Wednesday, January 18, 2017
"I was to be a first Earth meal for the abomination of the Universe!"
Of the so-called big four general-adventure pulps, Argosy published the most science fiction (or "fantastics" as they were often called in the 1930s, while Adventure probably ran the least, if any. Blue Book ran a fair amount, most notably Wylie and Balmer's When Worlds Collide and its sequel but also quite a bit from Nelson Bond and others in the 1940s. Anthony M. Rud was no sci-fi specialist. The onetime editor of Adventure had no specialty that I can see, though he published detective stories about Jigger Masters throughout his career. Rud's "Visitors from Venus" from the October 1937 Blue Book is really more horror than science fiction. It's horror of the "Look how horrified I am!" sort, heavy on not only the exclamation points but also whole paragraphs of italics in case readers might miss the urgency of an alien invasion.
Tom, our narrator, recalls events from the previous year from a converted chicken house in the Berkshires of Massachusetts, on a farm where 1,800 hens died in the events to be narrated, and where Annie Overalls the husky handywoman says, "This land is damned." It was damned by the naivete of Tom's astronomy mentor, Dr. Armstrong, who called him to New England to help unearth a spaceship from Venus that crashed into Ranger Mountain. From his observatory in Arizona Armstrong had been in contact with Venus, and specifically "Ooloo, the highest-powered of six message-sending stations," for several years. It was often a one-way conversation. "They never thank me," he complains, "They always ask more questions. They never answer the questions I ask -- or only partly. I -- well, to be frank, Tom, they have me worried. I fear they have no souls."
Armstrong keeps digging just the same, and as they unearth the vessel a "disintegration mechanism" activated by contact with air breaks down the vehicle's protective shell. A little more foreshadowing is in order. With hindsight, Tom knows that "more than 200,000 loathsome things were waiting down there -- held by a high pressure of indrawn breath, in that queerly constructed cylinder below ground. Waiting to destroy me, the Doctor, Helen, Mrs.

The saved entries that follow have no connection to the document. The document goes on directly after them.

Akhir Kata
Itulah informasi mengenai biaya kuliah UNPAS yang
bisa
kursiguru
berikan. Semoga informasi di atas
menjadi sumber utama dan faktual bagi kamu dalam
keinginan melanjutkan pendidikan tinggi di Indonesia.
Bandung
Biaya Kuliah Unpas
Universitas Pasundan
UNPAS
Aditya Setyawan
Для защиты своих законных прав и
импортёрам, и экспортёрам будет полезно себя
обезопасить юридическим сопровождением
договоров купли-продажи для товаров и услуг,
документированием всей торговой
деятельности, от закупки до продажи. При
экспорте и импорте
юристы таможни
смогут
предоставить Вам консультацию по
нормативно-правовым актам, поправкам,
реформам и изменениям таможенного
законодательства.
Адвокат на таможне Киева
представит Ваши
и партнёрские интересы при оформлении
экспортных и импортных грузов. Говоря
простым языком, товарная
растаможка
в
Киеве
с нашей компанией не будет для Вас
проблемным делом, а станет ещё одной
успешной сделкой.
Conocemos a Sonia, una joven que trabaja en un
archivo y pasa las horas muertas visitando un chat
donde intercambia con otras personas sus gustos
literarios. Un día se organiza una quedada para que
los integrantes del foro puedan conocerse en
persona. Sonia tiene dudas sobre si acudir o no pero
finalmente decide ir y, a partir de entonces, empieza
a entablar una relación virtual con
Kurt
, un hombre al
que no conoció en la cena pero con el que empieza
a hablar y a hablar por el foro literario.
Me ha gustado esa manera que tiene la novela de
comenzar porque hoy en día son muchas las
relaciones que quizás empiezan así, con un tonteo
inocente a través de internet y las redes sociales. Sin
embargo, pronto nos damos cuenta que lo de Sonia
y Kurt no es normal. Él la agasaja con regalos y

Kramer, Annie Overalls, the half-witted Ranny and every other human being and living thing on the face of Mother Earth!" (emphasis in original)
The Venusians are sort of freeze dried until released, then forming "floating amber-colored balloons" that quickly turn predatory, attacking en masse and smothering people before settling down for dinner. "Oh, God, i was insane then for a time myself!" Tom recalls, "Those damned things were alive! They had big spots like bull's-eyes, that stared unwinkingly at me! Seven eyes apiece! I shrieked and tried to run."

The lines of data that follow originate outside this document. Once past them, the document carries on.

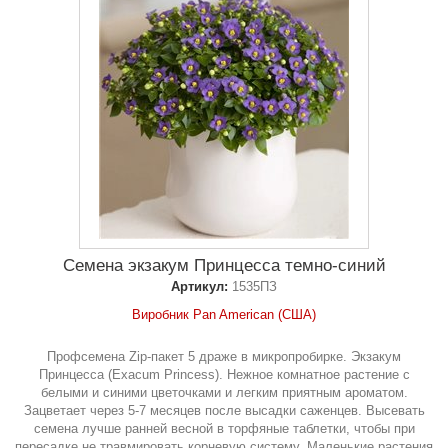
Семена экзакум Принцесса темно-синий
Артикул:
1535ПЗ
Виробник Pan American (США)
Профсемена Zip-пакет 5 драже в микропробирке. Экзакум
Принцесса (Exacum Princess). Нежное комнатное растение с
белыми и синими цветочками и легким приятным ароматом.
Зацветает через 5-7 месяцев после высадки саженцев. Высевать
семена лучше ранней весной в торфяные таблетки, чтобы при
пересадке не травмировать корневую систему. Маленькие растения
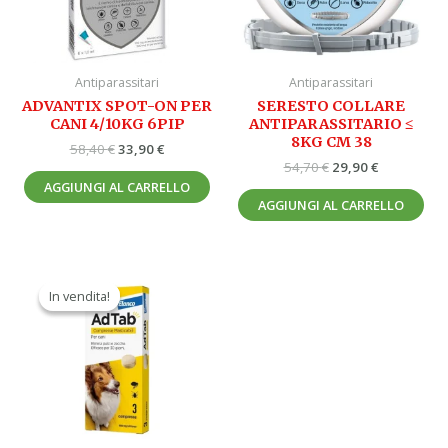
Antiparassitari
Antiparassitari
ADVANTIX SPOT-ON PER
SERESTO COLLARE
CANI 4/10KG 6PIP
ANTIPARASSITARIO ≤
8KG CM 38
58,40
€
33,90
€
54,70
€
29,90
€
AGGIUNGI AL CARRELLO
AGGIUNGI AL CARRELLO
Il
Il
prezzo
prezzo
In vendita!
In vendita!
originale
attuale
era:
è:
47,90 €.
29,90 €.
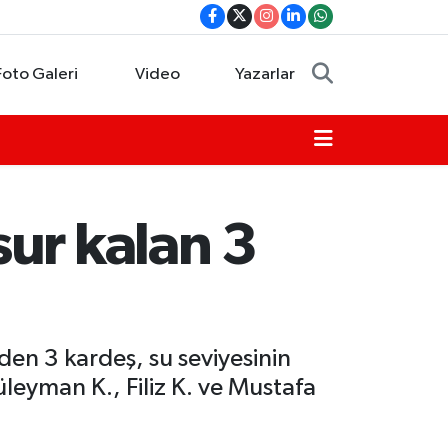
Foto Galeri
Video
Yazarlar
ur kalan 3
den 3 kardeş, su seviyesinin
leyman K., Filiz K. ve Mustafa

Armstrong is killed and Annie Overalls scarred by the aliens, but like any proper monster they prove vulnerable to fire, as Tom discovers when he reaches desperately for a cigarette lighter as his only tool of defense. If that didn't work, "I was to be a first Earth meal for the abomination of the Universe!" Instead, some other unfortunates are the first meal before Tom can get a big enough fire going to wipe out the invaders. Later, he learns, Armstrong's old correspondents from Ooloo threw a hissy fit over what happened and informed the doctor's assistant in Arizona that they won't talk to Earth any more. I think the assistant was going to kill himself anyway to close the story, after what had happened to Earth, but that couldn't have helped much. In the end, "Visitors" is no more than an exercise in hysteria that looks cheesily out of place in the relatively upscale pulp confines of Blue Book. In fact, it was advertised on the cover, presumably because Rud had some prestige with pulp readers. And to be fair, I've read some Rud stories that I've liked. But "Visitors" is the sort of story that gave pulp a bad name.